Scott Pilgrim (Michael Cera) taps superhero powers when, while trying to win the heart of Ramona Flowers (Mary Elizabeth Winstead), he incurs the wrath of her evil exes. (Universal Pictures)
Geeks, rejoice. Scott Pilgrim is here to save your soul.
"Scott Pilgrim vs. the World" may be the first full-on video game, comic book, rock 'n' roll nerd epic. It's a razzle-dazzle compendium of quick-draw humor, superhero stunts and gamer references wrapped around a teen dream love story, starring -- who else? -- Michael Cera, the first genuine nerd superstar.
With his spaghetti arms, near-chinless face and unruly mop of hair, Cera might not be the guy you'd expect to see winning smash-pow punch-outs. But that's exactly the point. If a gangly dork like Cera can be a superhero and win the cool girl, well, so can you.
Scott Pilgrim lives a somewhat spartan life in Toronto. He shares a one-room apartment and a mattress on the floor with his gay best friend Wallace (Kieran Culkin, smirking nicely). He's dating a sweet Chinese high school girl named Knives Chau (an ebullient Ellen Wong). And he plays bass in a rock band no one's ever heard.
Then one day he encounters a purple-haired beauty named Ramona Flowers (Mary Elizabeth Winstead), and it's love at first sight -- sorry, Knives -- even if it takes Ramona a while to come around. But when she does, Scott finds out that dating Ms. Flowers is a dangerous proposition, since every one of her seven exes is destined to show up and battle Scott.
And we're not talking simple brawls here. Each of the exes is something of a supervillain. Luckily, it turns out that Scott has some super strengths of his own.
The action -- and much of the movie, including the introductory Universal Studios theme song -- is modeled on old-style Nintendo games, most obviously "Street Fighter" and "Mortal Kombat."
But director and co-writer Edgar Wright ("Shaun of the Dead") is drawing on all sorts of gamer and comic book visuals, all while keeping a veritable quirk-joke firefight going on. Most of this is drawn directly from the original graphic novels by Bryan Lee O'Malley.
The ever-so-hip casting works as well, including Alison Pill as Scott's acerbic red-haired drummer ex, Chris Evans (the future Captain America) as a skater turned movie star, Brandon Routh as an ex whose powers are the result of a vegan diet and countless others.
It's a hectic-electric bundle of fun, no getting around it; but there are some missteps. The over-cooked visuals are occasionally overdone -- every time a phone rings "RIIINNGG" is spelled out on screen -- and as spectacular as it all looks, there's nothing really beyond that. Thematically, the film is precisely as empty as a videogame.
Beyond that, Winstead is seriously miscast, or misplayed, as Ramona Flowers.
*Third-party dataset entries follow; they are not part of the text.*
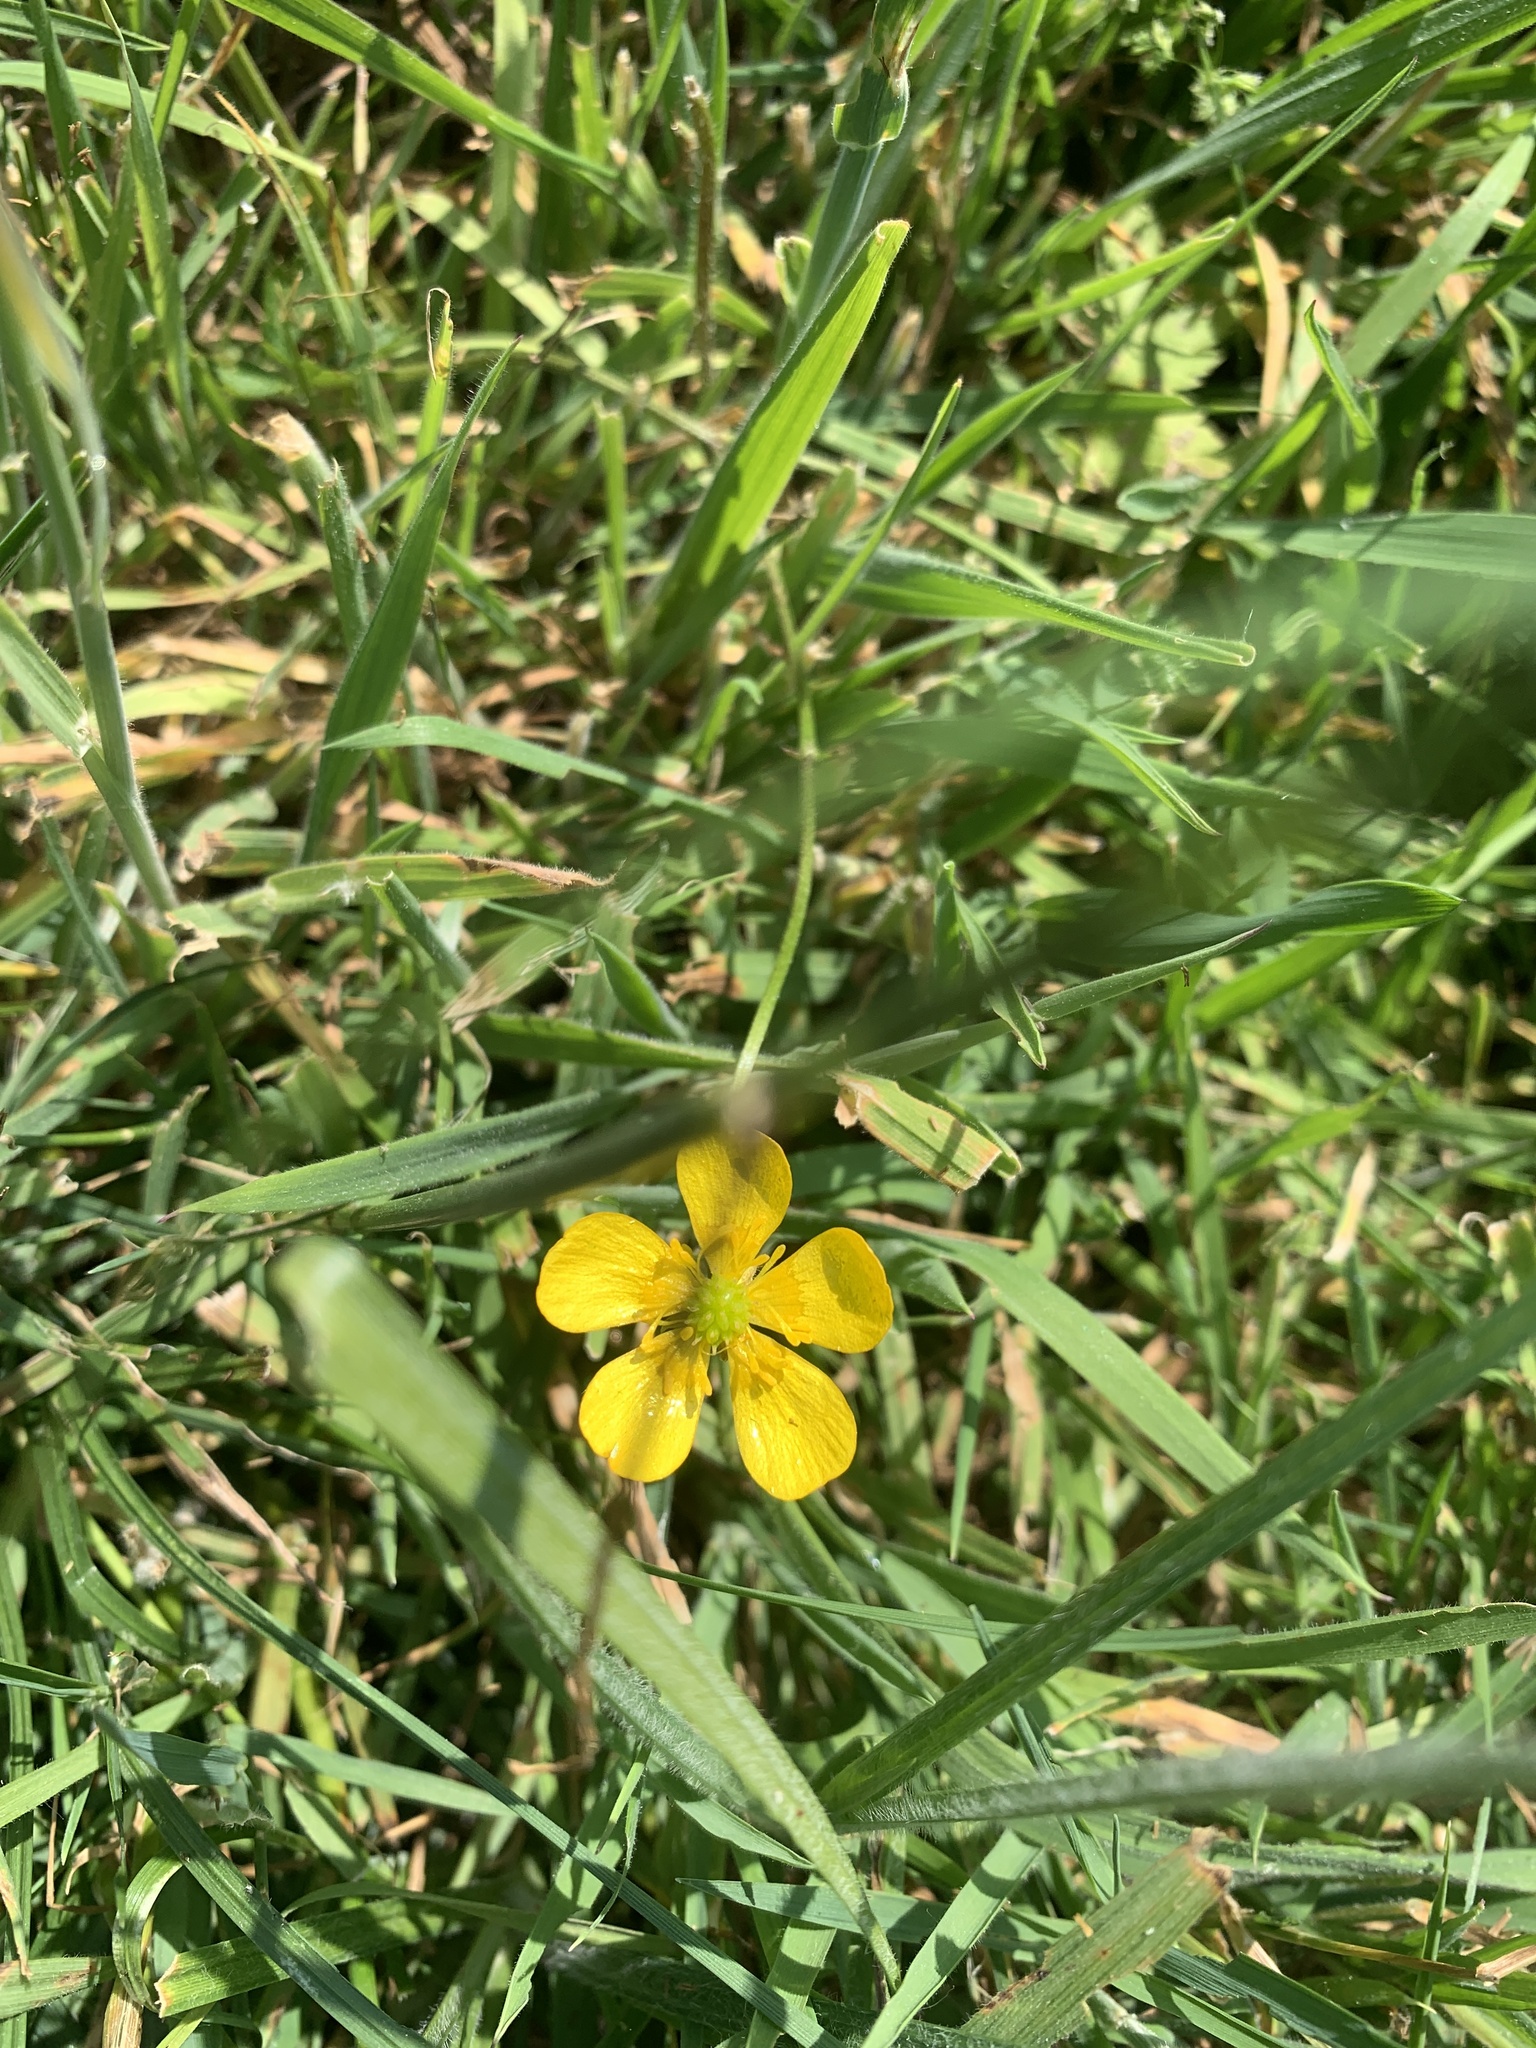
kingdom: Plantae
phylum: Tracheophyta
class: Magnoliopsida
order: Rosales
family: Rosaceae
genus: Potentilla
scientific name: Potentilla erecta
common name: Tormentil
She's the center of all this fighting and mayhem, yet there's no sizzle to the character beyond hair color changes.
That said, the film is still a bonanza of invention, and Wright has fashioned a pinball game of a movie that's bound to become a cult classic.
Holding it all atop his spindly shoulders, of course, is Cera, whose guileless sincerity and fearless sense of comic timing -- you buy him as both hero and buffoon -- are perfectly silly.
"Scott Pilgrim vs. the World" may take a certain amount of pop-culture immersion to make any sense. If you've never played a video game, the ending will be incomprehensible, as will many things along the way.
But at this point, it's a videogame-punk music-comic book life for a lot of people. If you're one of them, Scott Pilgrim will rock your world.